COURT PROMULGATES FORMULA FOR BOX LEASING LIENS

The ability of admiralty courts to adjust to technological changes in shipping is illustrated in the recent Itel Containers case (1991 WL 262104). In Itel, New York’s Southern District Court created a novel approach for allocating damages in container leasing lien cases.

This new method may now enable the international marine container leasing industry to effectively assert maritime liens against shipping companies that owe charges on container leasing contracts. Until now, this has been extremely difficult to accomplish.

To appreciate the significance of the Itel case (now on appeal), it is necessary to understand the subject of maritime liens. A maritime lien is a security device that creates a property right in a vessel in favor of the creditor for a maritime debt or claim.

The creditor has a right in admiralty law to have a vessel arrested and sold to satisfy the debt or claim. The lien is non-consensual and need not be recorded. It follows the vessel throughout the world and may be enforced against a good faith purchaser of the ship.

A maritime lien allows ships to keep moving in commerce, while preventing them from sailing away from their monetary obligations.

The Federal Maritime Lien Act was enacted by Congress to encourage private investment in the maritime industry. It provides that “any person furnishing repairs, supplies . . . or other “necessaries’ to any vessel …shall have a maritime lien on the vessel.” Under the Act, the word “necessaries” means supplies and services furnished to the vessel that are reasonably needed for the shipping venture.

The background of the Itel case is found in two previous opinions (668 F. Supp. 225 and 725 F.Supp 1303). The plaintiffs were suppliers of maritime containers and chassis to shipping company fleets. They entered into container leasing agreements with a shipping company that subsequently closed its operations.

Plaintiffs commenced admiralty actions for monies owned on container lease agreements. They asserted and enforced maritime liens by arresting a certain number of vessels in the company’s containership fleet.

The defendant shipping company argued against the liens because the claims included monies owned for periods that the containers were not used as “necessaries” aboard the ships. The court rejected the argument and held that the containers were necessary for the operation of a modern containership, even for periods when the equipment was idle ashore.

It found that the shipping line needed as many as three times the number of containers that it ships could carry in order to operate at maximum efficiency.

The container lessors argued that in order to make their liens worth anything, there must be a means to quantify the liability of each arrested vessel. The court solved the problem by applying a percentage of the shipowner’s obligations to the container lessors based upon the ratio between the container capacity of the vessel under arrest and the container capacity of the shipping company’s entire fleet.

The court apportioned the plaintiffs’ liens according to the ships’ 20-foot equivalent units (TEU), which are internationally recognized measures of container capacity.
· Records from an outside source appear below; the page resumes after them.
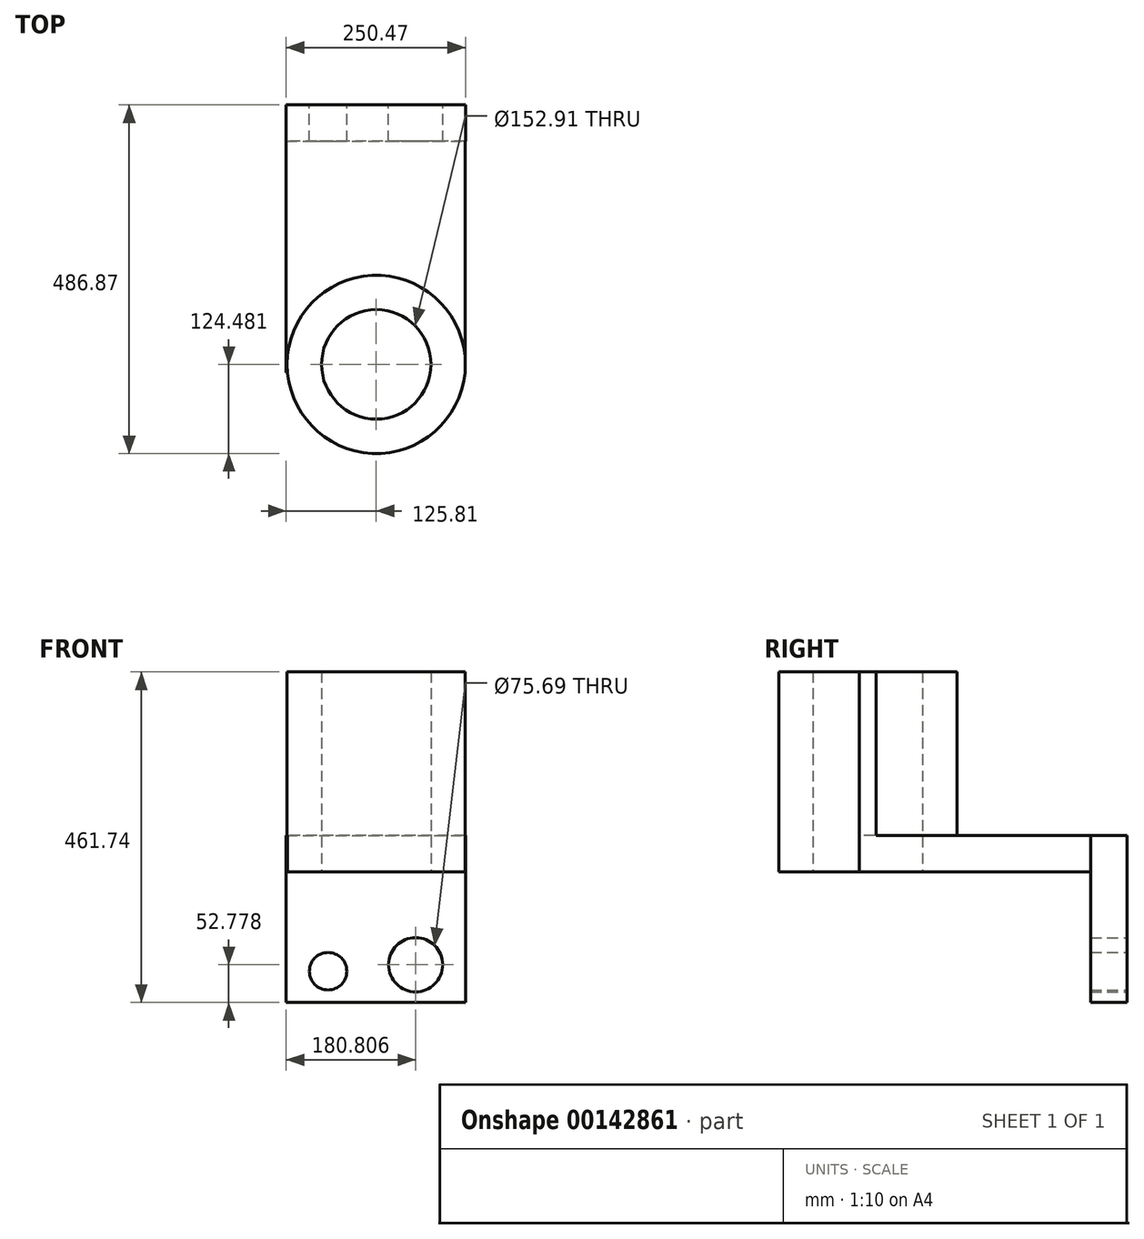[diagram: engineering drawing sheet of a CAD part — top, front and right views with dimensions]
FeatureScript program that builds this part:
annotation { "Feature Type Name" : "Feature", "Feature Type Description" : "" }
export const myFeature = defineFeature(function(context is Context, id is Id, definition is map)
    precondition{}
    {
        {
            var Q0;
            Q0=qCreatedBy(makeId("Top.planeOp"),FACE);
            var sketch = newSketch(context, id + "F0", { "sketchPlane" : qUnion([Q0])});
            skCircle(sketch, "E0", {"center": v(0, 0) * mm, "radius": 12.77 * mm});
            skCircle(sketch, "E1", {"center": v(0, 38.93) * mm, "radius": 124.49 * mm});
            skCircle(sketch, "E2", {"center": v(0, 38.93) * mm, "radius": 76.46 * mm});
            skLineSegment(sketch, "E3.bottom", {"start": v(123.95, 27.38) * mm, "end": v(-125.8, 27.38) * mm});
            skLineSegment(sketch, "E3.top", {"start": v(123.95, 350.52) * mm, "end": v(-125.8, 350.52) * mm});
            skLineSegment(sketch, "E3.left", {"start": v(123.95, 27.38) * mm, "end": v(123.95, 350.52) * mm});
            skLineSegment(sketch, "E3.right", {"start": v(-125.8, 27.38) * mm, "end": v(-125.8, 350.52) * mm});
            skSolve(sketch);
        }
        {
            var Q0;
            {var subQ0=sQuery(id+"F0.wireOp",EDGE,"E3.bottom");var subQ1=sQuery(id+"F0.wireOp",EDGE,"E1");var subQ2=makeQuery(id+"F0.imprint","INTERSECT",VERTEX,{"derivedFrom":[subQ1,subQ0]});Q0=makeQuery(id+"F0.imprint","IMPRINT",FACE,{"disambiguationData":[TD([[makeQuery(id+"F0.imprint","IMPRINT",EDGE,{"disambiguationData":[TD([[subQ2,1.0]])],"derivedFrom":subQ1}),1.0]])]});}
            var Q1;
            {var subQ0=sQuery(id+"F0.wireOp",EDGE,"E3.bottom");var subQ4=sQuery(id+"F0.wireOp",EDGE,"E2");var subQ5=makeQuery(id+"F0.imprint","INTERSECT",VERTEX,{"disambiguationData":[OD(0.0)],"derivedFrom":[subQ4,subQ0]});Q1=makeQuery(id+"F0.imprint","IMPRINT",FACE,{"disambiguationData":[TD([[makeQuery(id+"F0.imprint","IMPRINT",EDGE,{"disambiguationData":[TD([[subQ5,1.0]])],"derivedFrom":subQ4}),-1.0]])]});}
            extrude(context, id + "F6", {"entities" : qUnion([Q0, Q1]), "depth" : 25.4 * mm});
        }
        {
            var Q0;
            Q0=makeQuery(id+"F6.opExtrude","CAP_FACE",FACE,{"disambiguationData":[OSD([sQuery(id+"F0.wireOp",EDGE,"E1"),sQuery(id+"F0.wireOp",EDGE,"E2"),sQuery(id+"F0.wireOp",EDGE,"E3.left")])],"isStart":false});
            extrude(context, id + "F1", {"entities" : qUnion([Q0]), "operationType" : NewBodyOperationType.ADD, "depth" : 254 * mm});
        }
        {
            var Q0;
            {var subQ1=sQuery(id+"F0.wireOp",EDGE,"E3.top");Q0=makeQuery(id+"F0.imprint","IMPRINT",FACE,{"disambiguationData":[TD([[makeQuery(id+"F0.imprint","IMPRINT",EDGE,{"derivedFrom":subQ1}),1.0]])]});}
            extrude(context, id + "F7", {"entities" : qUnion([Q0]), "operationType" : NewBodyOperationType.ADD, "depth" : 50.8 * mm});
        }
        {
            var Q0;
            Q0=makeQuery(id+"F7.opExtrude","SWEPT_FACE",FACE,{"disambiguationData":[OSD([sQuery(id+"F0.wireOp",EDGE,"E3.top")])]});
            var sketch = newSketch(context, id + "F8", { "sketchPlane" : qUnion([Q0])});
            skLineSegment(sketch, "E4.bottom", {"start": v(125.8, 50.8) * mm, "end": v(-124.66, 50.8) * mm});
            skLineSegment(sketch, "E4.top", {"start": v(125.8, -182.34) * mm, "end": v(-124.66, -182.34) * mm});
            skLineSegment(sketch, "E4.left", {"start": v(125.8, 50.8) * mm, "end": v(125.8, -182.34) * mm});
            skLineSegment(sketch, "E4.right", {"start": v(-124.66, 50.8) * mm, "end": v(-124.66, -182.34) * mm});
            skSolve(sketch);
        }
        {
            var Q0;
            {var subQ0=sQuery(id+"F8.wireOp",EDGE,"E4.top");Q0=makeQuery(id+"F8.imprint","IMPRINT",FACE,{"disambiguationData":[TD([[makeQuery(id+"F8.imprint","IMPRINT",EDGE,{"derivedFrom":subQ0}),-1.0]])]});}
            var Q1;
            {var subQ1=sQuery(id+"F0.wireOp",EDGE,"E3.top");var subQ5=makeQuery(id+"F7.opExtrude","CAP_EDGE",EDGE,{"disambiguationData":[OSD([subQ1])],"isStart":true});Q1=makeQuery(id+"F8.imprint","IMPRINT",FACE,{"disambiguationData":[TD([[makeQuery(id+"F8.imprint","IMPRINT",EDGE,{"derivedFrom":subQ5}),1.0]])]});}
            extrude(context, id + "F2", {"entities" : qUnion([Q0, Q1]), "operationType" : NewBodyOperationType.ADD, "depth" : 50.8 * mm});
        }
        {
            var Q0;
            Q0=makeQuery(id+"F2.opExtrude","CAP_FACE",FACE,{"disambiguationData":[OSD([sQuery(id+"F8.wireOp",EDGE,"E4.bottom"),sQuery(id+"F8.wireOp",EDGE,"E4.top"),sQuery(id+"F8.wireOp",EDGE,"E4.left"),sQuery(id+"F8.wireOp",EDGE,"E4.right")])],"isStart":false});
            var sketch = newSketch(context, id + "F9", { "sketchPlane" : qUnion([Q0])});
            skCircle(sketch, "E5", {"center": v(67.32, -138.6) * mm, "radius": 26.12 * mm});
            skCircle(sketch, "E6", {"center": v(-68.7, -144.1) * mm, "radius": 29.44 * mm});
            skSolve(sketch);
        }
        {
            var Q0;
            Q0=makeQuery(id+"F9.imprint","IMPRINT",FACE,{"disambiguationData":[TD([[makeQuery(id+"F9.imprint","IMPRINT",EDGE,{"derivedFrom":sQuery(id+"F9.wireOp",EDGE,"E5")}),1.0]])]});
            extrude(context, id + "F10", {"entities" : qUnion([Q0]), "operationType" : NewBodyOperationType.REMOVE, "oppositeDirection" : true, "depth" : 25.4 * mm});
        }
        {
            var Q0;
            Q0=makeQuery(id+"F10.boolean.opBoolean","COPY",FACE,{"derivedFrom":makeQuery(id+"F10.opExtrude","CAP_FACE",FACE,{"disambiguationData":[OSD([sQuery(id+"F9.wireOp",EDGE,"E5")])],"isStart":false})});
            extrude(context, id + "F11", {"entities" : qUnion([Q0]), "operationType" : NewBodyOperationType.REMOVE, "oppositeDirection" : true, "depth" : 25.4 * mm});
        }
        {
            var Q0;
            Q0=makeQuery(id+"F2.opExtrude","CAP_FACE",FACE,{"disambiguationData":[OSD([sQuery(id+"F8.wireOp",EDGE,"E4.bottom"),sQuery(id+"F8.wireOp",EDGE,"E4.top"),sQuery(id+"F8.wireOp",EDGE,"E4.left"),sQuery(id+"F8.wireOp",EDGE,"E4.right")])],"isStart":false});
            var sketch = newSketch(context, id + "F3", { "sketchPlane" : qUnion([Q0])});
            skCircle(sketch, "E7", {"center": v(-55, -129.56) * mm, "radius": 37.85 * mm});
            skSolve(sketch);
        }
        {
            var Q0;
            Q0=makeQuery(id+"F3.imprint","IMPRINT",FACE,{"disambiguationData":[TD([[makeQuery(id+"F3.imprint","IMPRINT",EDGE,{"derivedFrom":sQuery(id+"F3.wireOp",EDGE,"E7")}),1.0]])]});
            extrude(context, id + "F4", {"entities" : qUnion([Q0]), "operationType" : NewBodyOperationType.REMOVE, "oppositeDirection" : true, "depth" : 558.8 * mm});
        }
    });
The total TEU of the entire fleet was divided into the TEU of each arrested vessel in order to determine the percentage of the fleet’s liability attributed to each arrested vessel.

It remains to be seen if other federal courts will follow this simple approach that is based upon the container lessor’s records. This method eliminates the need to rely upon shipping company’s records that are often not available when the company goes out of business. This novel apportionment method may become the future security blanket for the container leasing industry.